The Indian government proposes to end custom duty exemption on solar cells and module imports as it looks to boost domestic manufacturing and put a check on large scale procurement of solar generation equipment from China.
Sources in the government said that a 20 per cent basic customs duty may be imposed on solar equipment imports soon after the existing 15 per cent safeguard duty in solar cells and modules expired end of July.
The proposal is part of a larger measure being looked at by the government through imposition of tariff and non-tarrif barriers on imports of non-essential items coming from China.
While the government has earlier put some restrictions on investments from neighbouring countries, including China, the added dimension of confrontation between the armies of the two countries have led to the proposals being fast tracked.
Checks on solar equipment are being considered as Chinese firms supply about 80 per cent of solar cells and modules to India. India imported solar equipment worth $2,817.34 million, $3,418.96 million, and $1,694.04 million, in FY17, FY18, and FY19 respectively from China.
In the first nine months of FY20, imports from China stood at $1,179.89 million. The imports had fallen drastically since April due to Covid-19 outbreak and shutdown of operations in China but the country remains sought after by developers as price of gear is almost 30-40 per cent cheaper.
As per the plan, the government would now look at putting basic customs duty (BCD) of 20 per cent solar equipment imports from August when the continuing safeguard duty of 15 per cent ceases.
The budget 2020-21 proposed the 20 per cent duty but has not implemented it so far. Ministry of New and Renewable Energy is now likely to recommend this duty to replace safeguard duty ending in July. Sources said that the duty could be raised in future to upto 40 per cent depending on whether a 30 per cent duty is meeting its objective.

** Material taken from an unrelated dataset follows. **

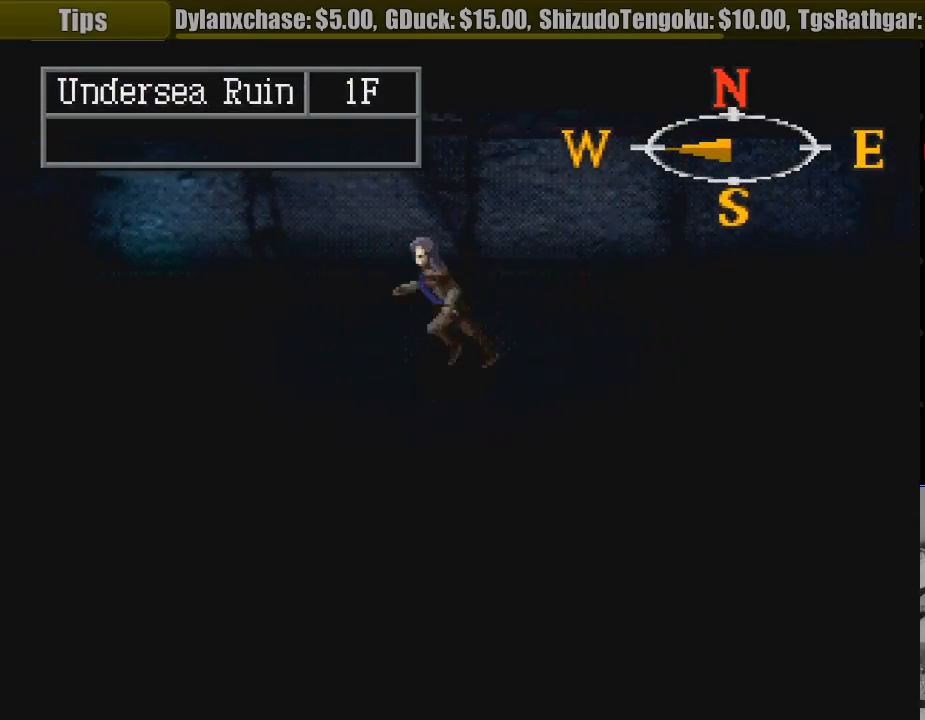
{"buttons": ["CIRCLE", "DPAD_LEFT"], "events": []}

According to clean energy communications and consultancy firm Mercom, BCD will have a bigger impact on developers using imports to construct solar power plants. This would result in higher costs for developers as they would have to pay a BCD of 20 per cent on the cost of the imported product, 10 per cent of SWS (social welfare surcharge) on BCD with IGST on the total. This would result in a total tax incidence of 28.1 per cent.
The safeguard duty on imports of solar cells and modules from China and Malaysia was announced in July 2018 to protect domestic cell and module manufacturers. The duty was set at 25 per cent for the first year, followed by a phased down approach for the second year, with the rate reduced by 5 per cent every six months until the duty is set to end after July 2020.

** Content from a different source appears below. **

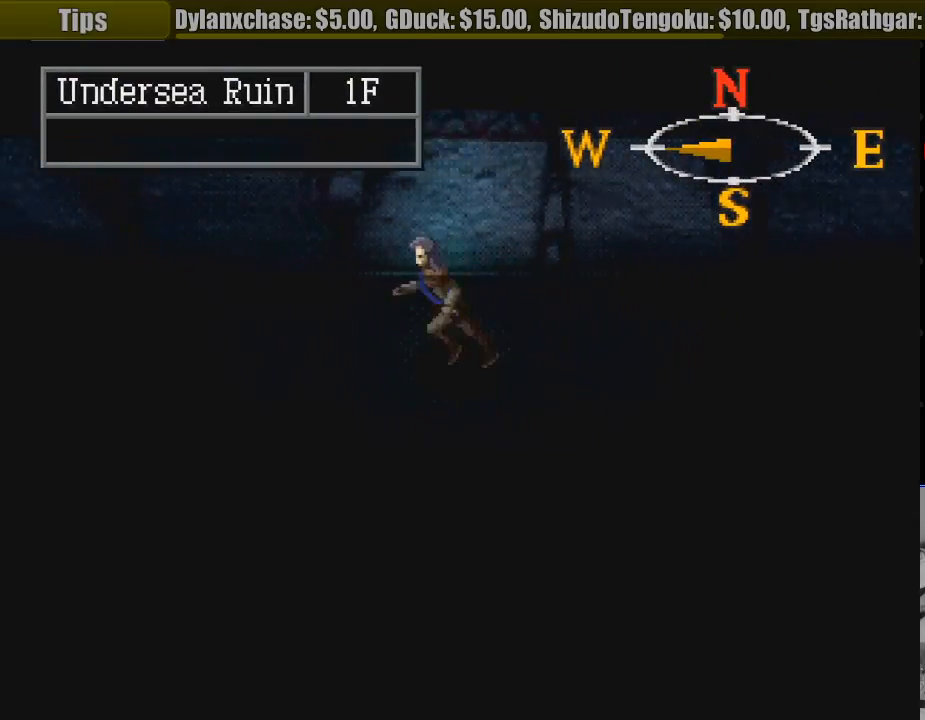
{"buttons": ["CIRCLE", "DPAD_LEFT"], "events": []}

The proposal is being considered to prevent unrestricted imports of solar gear from China once safeguard duty goes. With higher actual duty of over 28 per cent, developers would be incentivised to procure gear from the local market where manufacturing of renewable equipment is kicking up.
According to Mercom, if the proposed BCD is implemented, it could result in return to the earlier scenario when solar tariff under bids started going higher on higher safeguard duty. And when government put a tariff cap, bids started shrinking leading to cancellations of a few auctions.
Sources said that rather than imposing 20 per cent duty across the board, the government may also look at a two-tier duty where solar cells attract duty, say at 12.5 per cent level (same as before 2005 when BCD existed) and solar modules 20 per cent duty.
Government has included disruptions in supply lines including imports from China and other countries due to Covid-19 as “force majuere” condition that could allow postponing commissioning date of projects without attracting penalty. Developers have asked whether BCD imposition will fall under the provisions of the clause as it would raise cost for all of them.